American Sniper (2014)

Americansniper

***/****
starring Bradley Cooper, Sienna Miller, Kyle Gallner, Luke Grimes
screenplay by Jason Hall, based on the book by Chris Kyle
directed by Clint Eastwood

by Angelo Muredda After delivering the first funereal jukebox musical in Jersey Boys just last summer, Clint Eastwood returns to better-fitting material with American Sniper, his most muscular and dramatically charged work in years, for whatever that’s worth. The common thinking about Eastwood these days–at least, outside the critical circle that deems his every tasteful composition and mild camera movement a classical masterstroke–is that his internal compass for choosing projects has been off for a while, making him susceptible to the bad taste of undistinguished screenwriters. What’s interesting about American Sniper, which works from a dicey script by Jason Hall that’s always in danger of becoming either a rote action thriller meted out in shootouts or a rote antiwar melodrama about how veterans never quite make it back home, is how obstinately it resists this narrative. Contrary to the vision of Eastwood as an efficient director prone to gliding on autopilot, American Sniper shows him forging something tough and difficult to grasp out of what might have been on-the-nose material.

The source is Chris Kyle’s best-selling memoir, a race-baiting, shit-talking record of his belated coming-of-age, in his thirties, from a lesser rodeo cowboy to the Most Successful Sniper in American Military History. Hall’s screenplay is wise to unceremoniously dispense with much of the book’s bluster about the innate good of American foreign policy post-9/11, something Kyle tends to boil down to a conflict between civilized liberators and evil incarnate. What he keeps is Kyle’s penchant for moral score-keeping, expressed through his contention that he would kill even more Iraqi targets than he already has if it meant saving one more American soldier. The film’s Kyle, nicely underplayed by Bradley Cooper, seems to take that troubling mantra to heart not out of an overriding belief in American superiority but rather a more pressing desire for simplicity: nothing gets in the way of a sniper’s work protecting his fellow soldiers like a stray thought for whether the person on the other end of a scope really deserves what’s coming.

If the real Chris Kyle was an ideologue, then, using his memoir to prove his xenophobic bona fides ahead of the inevitable political campaign that would’ve ensued but for his abrupt murder in 2013, the movie’s Kyle is an amoral survivor–not dumb so much as emptied of preoccupation, the better to serve as a machine. Freed from the over-cranked hamminess expected of him in his last two David O. Russell joints, Cooper finds more to work with here, playing a gregarious, brash guy whose natural programming appears to have been scrambled by the war such that it’s all he can do to angrily blurt out empty aphorisms.
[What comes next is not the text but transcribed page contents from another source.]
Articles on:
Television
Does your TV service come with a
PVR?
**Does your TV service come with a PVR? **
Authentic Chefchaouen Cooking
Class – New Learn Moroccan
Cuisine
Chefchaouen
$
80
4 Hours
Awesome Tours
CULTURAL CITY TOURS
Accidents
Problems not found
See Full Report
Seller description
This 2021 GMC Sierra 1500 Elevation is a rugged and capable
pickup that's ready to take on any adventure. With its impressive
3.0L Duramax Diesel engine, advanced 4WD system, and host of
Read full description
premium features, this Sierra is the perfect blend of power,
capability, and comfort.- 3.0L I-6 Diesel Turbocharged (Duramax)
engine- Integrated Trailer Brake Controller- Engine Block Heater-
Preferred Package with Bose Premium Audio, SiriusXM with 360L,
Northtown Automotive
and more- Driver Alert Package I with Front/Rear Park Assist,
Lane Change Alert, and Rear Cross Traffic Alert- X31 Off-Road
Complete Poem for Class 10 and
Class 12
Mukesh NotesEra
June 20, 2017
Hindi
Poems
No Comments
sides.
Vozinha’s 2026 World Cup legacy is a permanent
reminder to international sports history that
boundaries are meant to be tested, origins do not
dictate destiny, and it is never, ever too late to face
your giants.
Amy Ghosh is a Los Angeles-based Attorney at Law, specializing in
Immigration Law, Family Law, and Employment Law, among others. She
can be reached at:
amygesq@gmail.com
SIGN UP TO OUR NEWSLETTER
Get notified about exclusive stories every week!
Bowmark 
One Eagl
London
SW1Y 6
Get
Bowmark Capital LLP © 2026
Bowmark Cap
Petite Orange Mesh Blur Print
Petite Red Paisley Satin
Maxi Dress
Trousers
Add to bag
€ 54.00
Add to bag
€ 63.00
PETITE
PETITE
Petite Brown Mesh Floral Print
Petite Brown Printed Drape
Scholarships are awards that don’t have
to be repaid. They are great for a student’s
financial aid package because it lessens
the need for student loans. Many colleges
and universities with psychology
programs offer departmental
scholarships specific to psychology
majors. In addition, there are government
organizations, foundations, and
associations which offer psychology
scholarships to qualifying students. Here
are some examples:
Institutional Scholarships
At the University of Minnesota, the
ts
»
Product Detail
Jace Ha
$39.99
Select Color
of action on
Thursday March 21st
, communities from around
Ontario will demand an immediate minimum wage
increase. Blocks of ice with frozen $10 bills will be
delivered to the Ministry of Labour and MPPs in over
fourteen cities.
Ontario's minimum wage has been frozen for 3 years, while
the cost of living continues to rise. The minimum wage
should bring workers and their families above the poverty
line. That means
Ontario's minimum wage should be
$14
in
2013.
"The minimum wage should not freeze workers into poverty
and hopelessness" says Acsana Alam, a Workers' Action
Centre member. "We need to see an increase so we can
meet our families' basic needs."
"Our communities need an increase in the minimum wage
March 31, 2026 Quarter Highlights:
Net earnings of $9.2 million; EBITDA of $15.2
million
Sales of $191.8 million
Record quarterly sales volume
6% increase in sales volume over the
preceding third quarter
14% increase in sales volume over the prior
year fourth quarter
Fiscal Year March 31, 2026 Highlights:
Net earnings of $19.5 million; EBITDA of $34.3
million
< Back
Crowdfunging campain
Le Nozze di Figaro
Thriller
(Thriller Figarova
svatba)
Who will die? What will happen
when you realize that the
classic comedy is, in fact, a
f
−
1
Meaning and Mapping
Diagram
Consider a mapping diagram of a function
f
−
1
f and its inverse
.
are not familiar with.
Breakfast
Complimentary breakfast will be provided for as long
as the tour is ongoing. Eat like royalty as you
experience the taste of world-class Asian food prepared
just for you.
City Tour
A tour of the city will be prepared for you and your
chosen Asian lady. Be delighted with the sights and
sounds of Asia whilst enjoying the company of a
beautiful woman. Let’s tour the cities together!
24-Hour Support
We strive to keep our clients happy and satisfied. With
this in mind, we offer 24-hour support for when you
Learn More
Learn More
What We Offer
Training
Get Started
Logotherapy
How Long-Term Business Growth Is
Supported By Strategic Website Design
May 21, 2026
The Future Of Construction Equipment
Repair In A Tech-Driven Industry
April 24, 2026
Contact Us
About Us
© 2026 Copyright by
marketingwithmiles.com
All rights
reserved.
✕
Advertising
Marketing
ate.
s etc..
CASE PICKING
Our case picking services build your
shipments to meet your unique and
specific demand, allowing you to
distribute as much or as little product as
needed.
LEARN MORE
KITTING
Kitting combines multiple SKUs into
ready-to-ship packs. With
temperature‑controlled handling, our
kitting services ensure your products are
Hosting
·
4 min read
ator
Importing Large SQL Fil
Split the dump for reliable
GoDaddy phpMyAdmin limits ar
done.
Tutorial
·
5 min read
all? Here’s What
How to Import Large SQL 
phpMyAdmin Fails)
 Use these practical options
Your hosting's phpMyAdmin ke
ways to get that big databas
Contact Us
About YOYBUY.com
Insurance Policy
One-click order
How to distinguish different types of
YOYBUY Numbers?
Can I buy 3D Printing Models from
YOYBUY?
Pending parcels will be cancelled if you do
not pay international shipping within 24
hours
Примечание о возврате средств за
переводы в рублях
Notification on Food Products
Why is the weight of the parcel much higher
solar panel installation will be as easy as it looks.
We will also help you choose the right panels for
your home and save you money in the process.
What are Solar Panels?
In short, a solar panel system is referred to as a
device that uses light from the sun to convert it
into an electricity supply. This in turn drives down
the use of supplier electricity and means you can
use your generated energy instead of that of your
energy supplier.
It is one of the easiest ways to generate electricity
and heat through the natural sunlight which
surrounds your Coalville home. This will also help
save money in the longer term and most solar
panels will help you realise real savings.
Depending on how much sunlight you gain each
Cooper’s Kyle spews a good amount of his real-life counterpart’s nasty wisdom about his supposedly uncivilized Iraqi hosts, but he always sounds caged in the process, as if even his words are being delivered on order.

Kyle’s transformation from good ol’ Texan boy to aloof bundle of nerves is surely there on the page, in Hall’s adaptation if not in Kyle’s own more redemptive version. A recent edition of American Sniper intersperses his macho account of the listless days at home between tours, accidentally setting off the alarm and then triumphantly clearing the house at gunpoint, with his widow Taya’s more worrying profile of living with an empty shell. Hall hews too closely to this parallel, giving a thankless Sienna Miller nothing to do but serve as a surrogate for the audience’s concern, spouting clichés like how he’s here but not here, and would he even recognize his kids if he saw them? Ever the dutiful transcriber of weak texts, Eastwood renders this domestic drama with the same joylessness he brought to the dumpy wife subplot in Jersey Boys.

Credit Eastwood, though, for prying beyond this conventional material to subtly trace a thread from Chris Kyle all the way back to William Munny in the way their lives are both given power and circumscribed by their relationship to violence. Eastwood isn’t interested in tracking the birth of an American legend here so much as the war machine’s systematic dismantling of a person, its reduction of a human into a finely-tuned reflex. Despite his conservative credentials, there’s something faintly chilling about Eastwood’s depiction of the way some veterans invest so much of themselves in their handguns–the shooting range proving a curious therapeutic setting for people who’ve survived the most horrible skirmishes only to take it out on bottles, cans, and nature. Even his famously colourless, minimalist design feels critical here: The sharp cuts that move us between Kyle’s training and early battle experience, for instance, are alienating in a productive way, illustrating how military training breeds automated responses to any manner of crisis, either real or simulated. If it feels at times like we have to work for these insights in lieu of better-defined writing, then at least we also get the sense that Eastwood himself is working this time.